→ EXTRACTED MATERIAL:
******
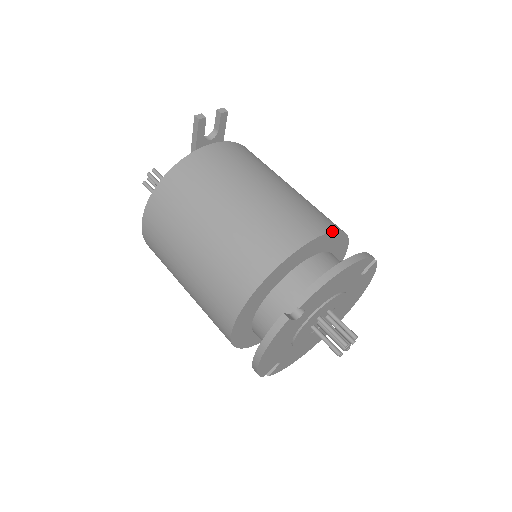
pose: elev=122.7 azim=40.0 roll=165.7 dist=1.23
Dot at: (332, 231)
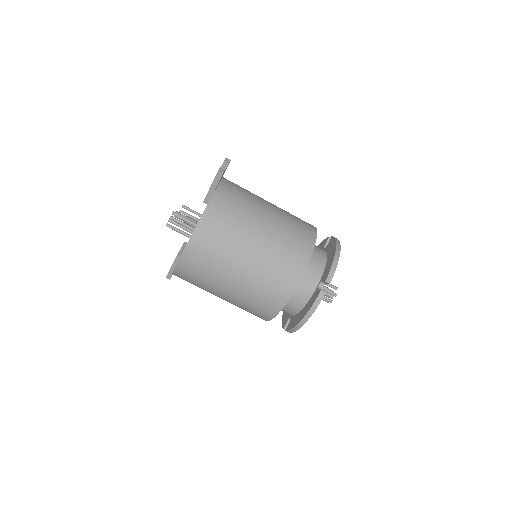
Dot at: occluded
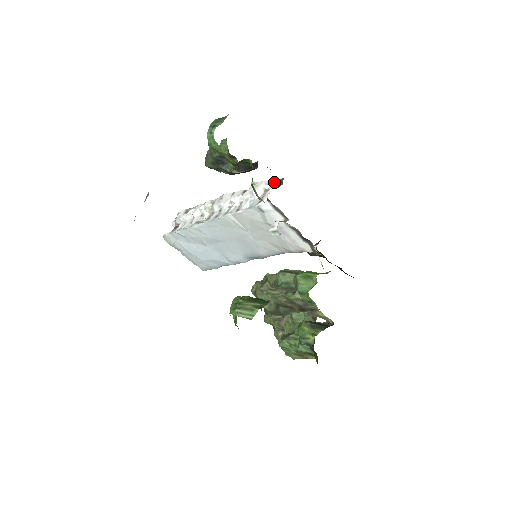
******
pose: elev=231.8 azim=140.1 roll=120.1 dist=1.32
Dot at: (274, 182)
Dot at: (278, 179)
******
→ DESCRIPTION OF THE TASK:
Copy the material between the line holding "pose: elev=122.7 azim=40.0" and the line holding "Dot at: occluded", inclusive, renaming "roll" to "twist" and keeping everything else the same. Leave out the pictures.

→ ANSWER TO THE EXERCISE:
pose: elev=122.7 azim=40.0 twist=165.7 dist=1.23
Dot at: (332, 231)
Dot at: occluded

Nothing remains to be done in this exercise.